Parents face many dilemmas – picking a preschool, piano or violin lessons, soccer or baseball…but parents today are faced early on with a difficult choice – cloth or disposable? I have friends that made the decision to use cloth, but I just jumped in and without much thought started with disposables. I thought it might be interesting to do some research and share the options.
First priority: Baby’s Health
- One of the pluses of disposables is the ‘wicking’ properties that keep baby’s bottom drier and more comfortable – however any diaper you choose should be changed every 2-3 hours whether it seems wet or not since any wet diaper can cause diaper rash if left unattended.
- The absorbent filler in many disposables has been linked to health problems in mice when exposed at high levels and some children may have an allergic reaction to the filler in disposables.
- No doubt disposables are easy to use – one use and you throw them away. They also generally provide better leak protection. One negative to disposables – Some say it’s harder to potty train since the kids don’t feel the moisture.

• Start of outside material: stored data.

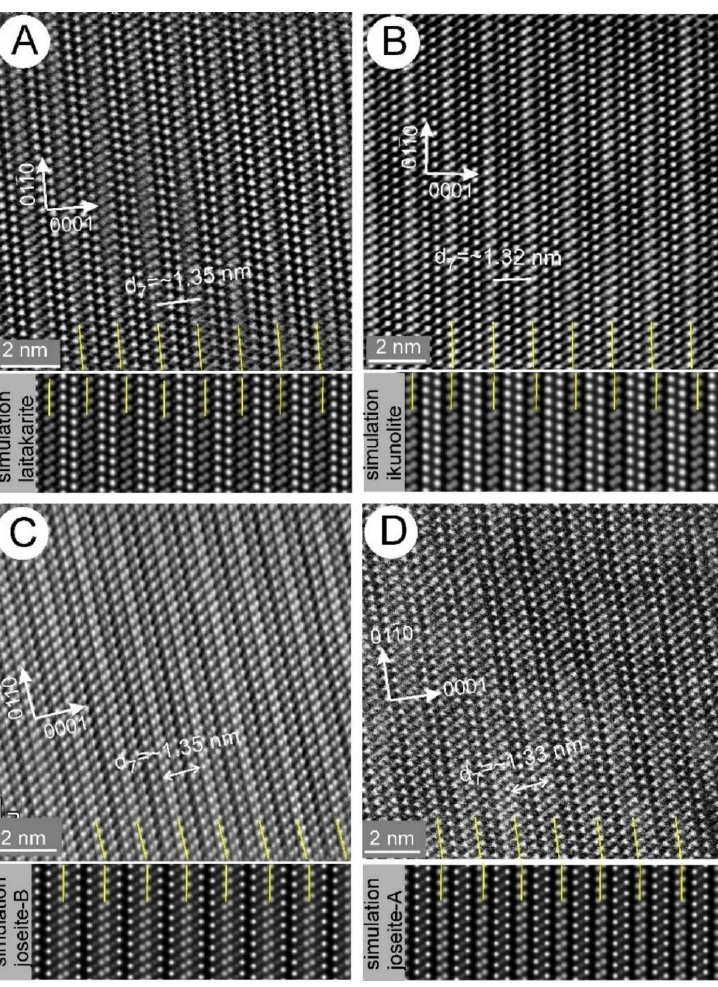
Figure 6. HAADF STEM images and respective STEM simulations (below each image) in ( A – D ) showing ordered stacking sequences on the [21̅1̅0] zone axis of each of the four analysed phases as labelled: laitakarite (Ltk) in ( A ), ikunolite (Ik) in ( B ), joséite-B (Jo-B) in ( C ), and joséite-A (Jo-A) in ( D ). The double Bi–Bi pairs that separate the layers are marked by yellow lines on both images and simulations. Note that the Bi–Bi pairs are closely spaced. The images were obtained using drift-corrected frame integration (DCFI) procedures and application of filters to eliminate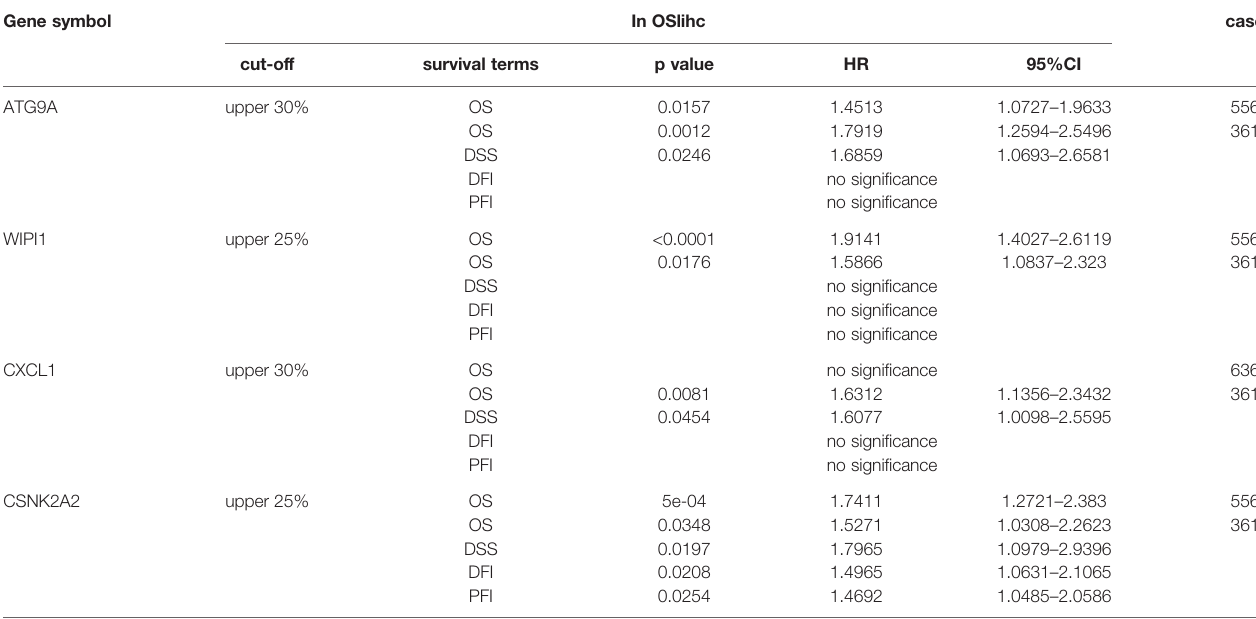
TABLE 3 | Evaluation of novel potential prognostic biomarkers for LIHC in OSlihc. Gene symbol In OSlihc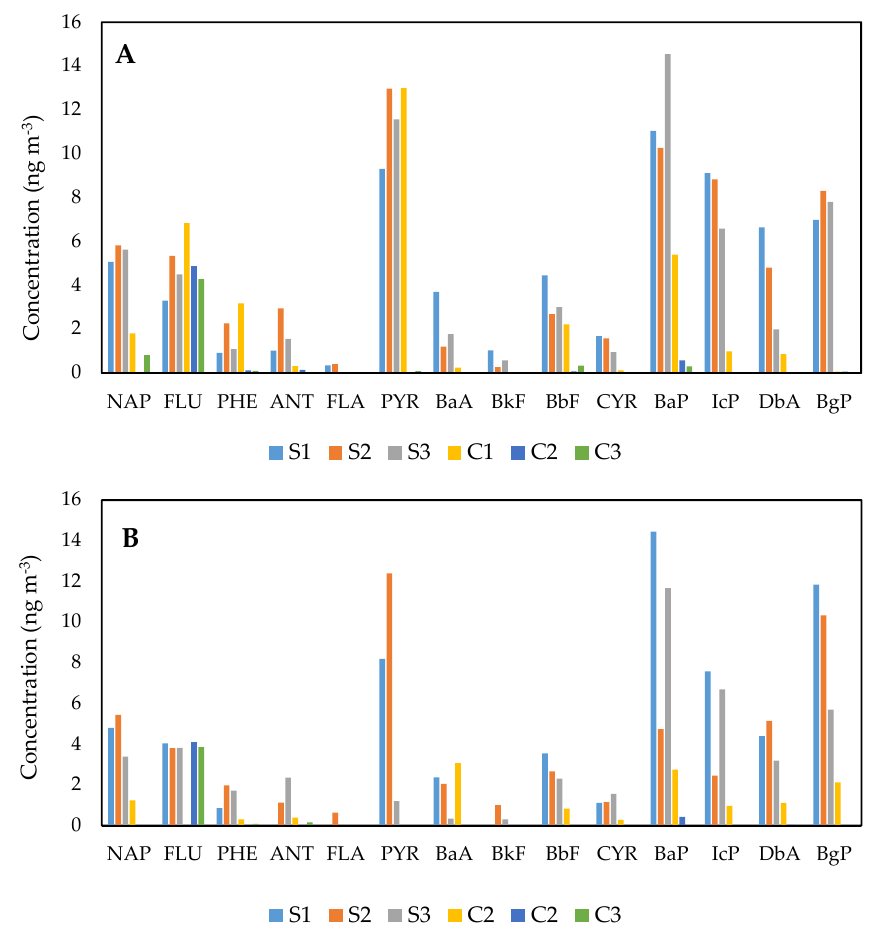
Figure 2. Distribution of polycyclic aromatic hydrocarbon (PAH) species in PM 2.5 samples (( A ): outdoor; ( B ): indoor).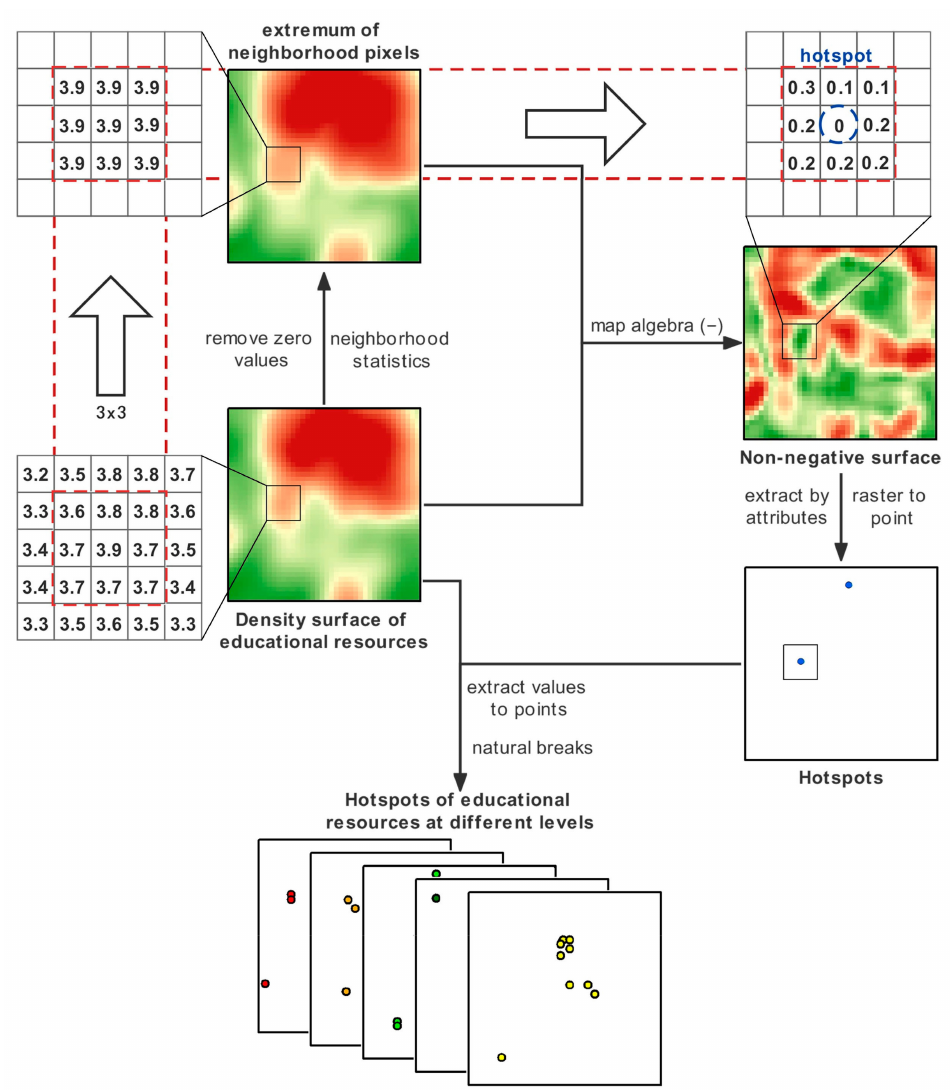
Figure 9. Process of detecting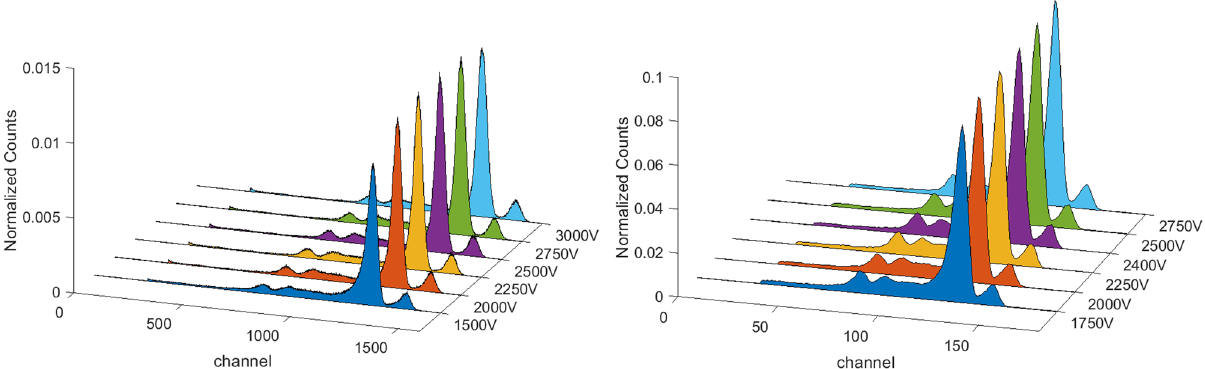
Figure 12. Co-57 spectra acquired from detector V22 2000B (right) and from detector V40 1250A (left) with different bias voltages. Measurements were carried out at 20 °C.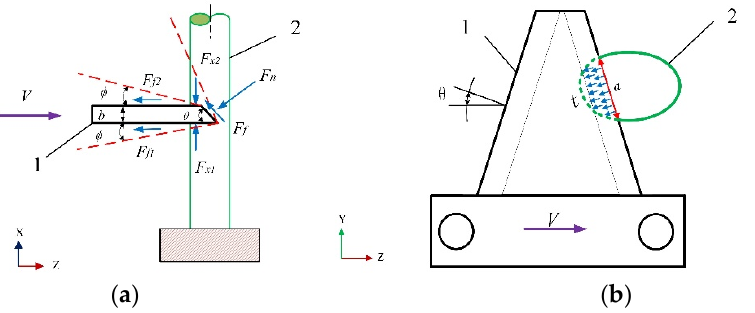
Figure 3. Cutting force diagram of the cutting blade. ( a ) Cutting force diagram in XZ-plan; ( b ) Cutting force diagram in YZ-plan; 1. Cutting blade; 2. Stem.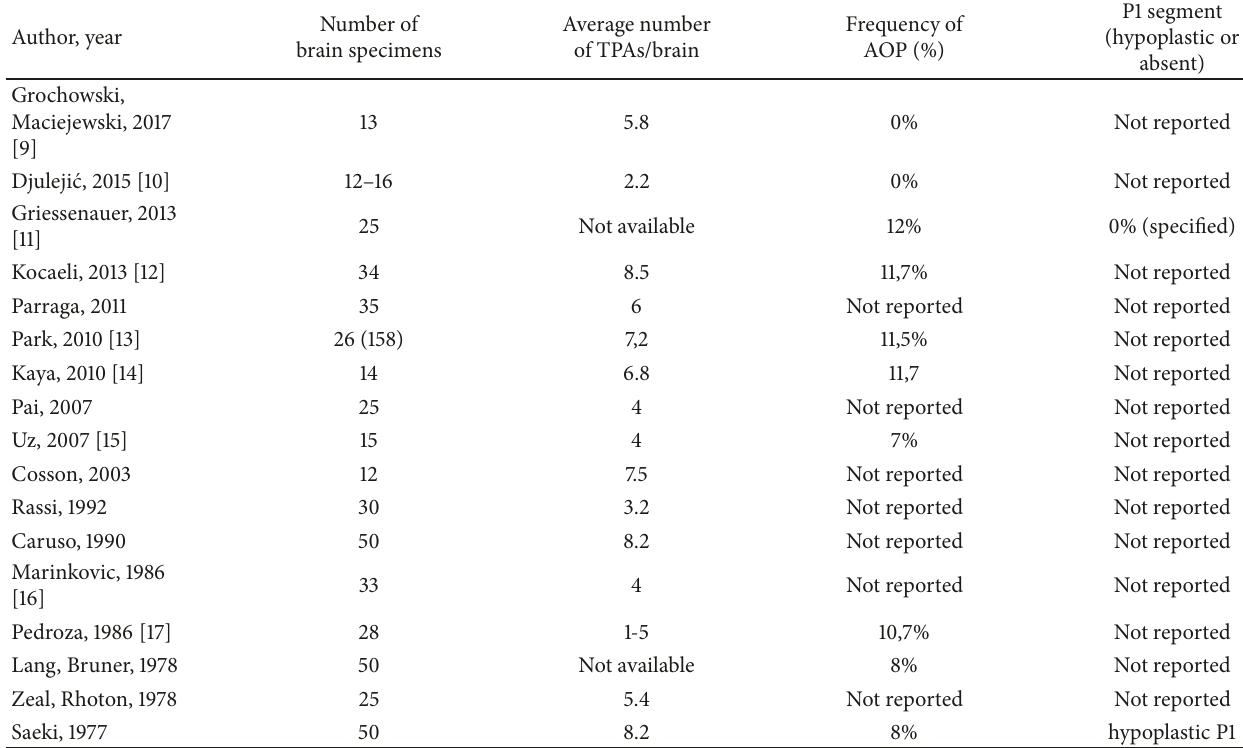
Table 1: Summary of microvascular anatomic investigations of the posterior vascularization and reported incidence of AOP associated or not with other variants in the circle of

- There is an additional level of work with cloth diapers – they need to be washed and ‘handled.’ Some daycares and preschools do not allow the use of cloth diapers.
- Disposable diapers are bad for the environment; it is estimated that around 5 million tons of untreated waste is deposited into landfills via disposables every year. For slightly less impact, dump the “organic waste” in the toilet before you throw them in the trash.
- Cloth diapers can lessen the impact on the environment – especially if you choose organic cotton (no chemical spraying.) Pre-rinse diapers, and then wash in warm, not hot water using non-toxic detergents.
- Cloth diapers can save you about $700 per child over 2½ years. (I know I spend about $100 a month in disposable diapers.)
- There are now disposables that are non-toxic, containing no dyes or fragrance.
- Some new disposables are corn-based, less harmful to the environment but not as effective for overnight (because they do biodegrade well) and some are made with wood-pulp and natural-blend cotton.
- Various new ‘hybrids’ have cute form fitted covers with Velcro or snap closures with snap in liners that can be washed. Also you can use absorbent biodegradable inserts that can be flushed – the result is minimal laundry and less going to a landfill. (One caution: some waste disposal plants say they do not degrade well, so check with your local waste management district for more information.)
I did find an enormous amount of information about the cloth versus disposable dilemma. In the end everyone needs to weigh out what works best for their baby, the environment, the associated costs and their personal lifestyle. I hope this information helps with your decision! Happy Diapering!